The visit comes at a time when Kosovo and Serbia are expected to start talks to smooth over issues, that Secretary Clinton says are difficult to resolve. Serbia has not yet recognized Kosovo's independence, which it declared in 2008. "The European Union and the United States stand ready to assist and facilitate, to support and cajole that the parties do reach these agreements with each other. But ultimately, it is up to the leaders and the people that will have to come to a decision about their future," she said.
Kurt Volker, a former U.S. Ambassador to NATO, is a senior Fellow at Johns Hopkins University's School of Advanced International Studies. He says it is unlikely the visit will bear any immediate results. "But what I hope you will see is a commitment from the United States, from Europe, and from the leaders of Kosovo and Serbia to work on long term solutions, to work towards the betterment of the economy, so that people are better off, to work towards European integration, to solve practical problems," he said.
Ambassador Volker says he hopes Secretary Clinton's visit will re-energize efforts to bring all of the Balkans region into the mainstream.
Ambassador Frank Wisner, a career diplomat, agrees the trip is important. Wisner was the US representative during international mediations between Belgrade and Prishtina in 2007. He says Clinton should urge Kosovo's political factions to present a united front toward Serbia, especially in light president Fatmir Sejdiu's recent resignation and the prospects of elections early next year.
"The second critically important issue for the Secretary to focus on is the continued path of recognition of Kosova. Seventy nations have recognized Kosova; more need to come along to establish in the eyes of the world a legitimacy," he said.
After the International Court of Justice ruled in July that Kosovo's unilateral declaration of independence two years ago was not illegal, Serbia said it would bring the issue to the United Nations. But in a last minute deal, Belgrade agreed to drop its challenge to independence, opening the way to a resolution calling for dialogue between parties.
The State Department says those talks will be on practical issues and among equals, and that the US will play an active role.
Ambassador Kurt Volker says the Serbian government has been very constructive in the last few years. "And I think that continuing to reach out and engage Serbia, both bilaterally, through the Partnership for Peace of NATO and EU's engagement with Serbia is also important," he said.
Ambassador Wisner acknowledges that Serbia may not recognize Kosovo for a long time. But he believes Prishtina and Belgrade should accommodate one another in the meantime, on issues of mutual interest, allowing the Western Balkans to settle down.
"That should be the objective of the two sides when they actually meet. It should be what we concentrate American attention on encouraging Kosova and Serbia to come together and it should be at the heart of the accommodation that the European Union should aspire to when it continues its discussions on the EU membership for the two countries," he said.

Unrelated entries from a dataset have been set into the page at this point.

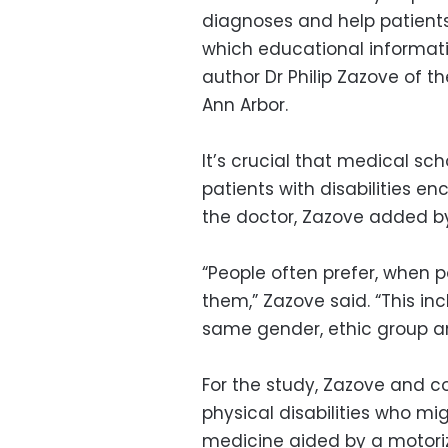
diagnoses and help patients
which educational informatio
author Dr Philip Zazove of t
Ann Arbor.
It’s crucial that medical sch
patients with disabilities e
the doctor, Zazove added by
“People often prefer, when po
them,” Zazove said. “This in
same gender, ethic group an
For the study, Zazove and c
physical disabilities who mi
medicine aided by a motori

Steven Meyers, a professor of National Security Studies and Political Science at the National Defense University in Washington, says Clinton might offer to set up US diplomatic offices and officers for the talks. "But I am not optimistic or encouraged that the talks will move very quickly or that they will move towards exactly the end that the United States wants to see," he said.
Secretary Clinton will also visit Bosnia, where the October 3 elections appear to have left the three-person presidency deadlocked over the country's future - with two leaders of the ethnically-divided nation advocating unity and a third pushing for its breakup. "We need a new impetus for progress in Bosnia. We need civil society groups to work on an interethnic basis, to try to bring society together. We need a new focus on governing institutions which are weak. Hopefully her visit combined with the European Union can stimulate this kind of interest in the region again," he said.
But Professor Meyer is skeptical. He says the American position for 15 years has been to urge compromise, but adds that the reality of Bosnia's situation makes that difficult. "The United States is very hard over on the position that Bosnia must stand together as a unitary state. It never has been a unitary state by the way but it must become a unitary, centralized state and frankly that is just not going to happen," he said.
Secretary Clinton starts her tour on Monday with the first stop in Bosnia-Herzegovina, followed by visits to Serbia and Kosovo. She then travels to Brussels where she will participate in a NATO ministerial meeting and hold meetings with senior European Union officials.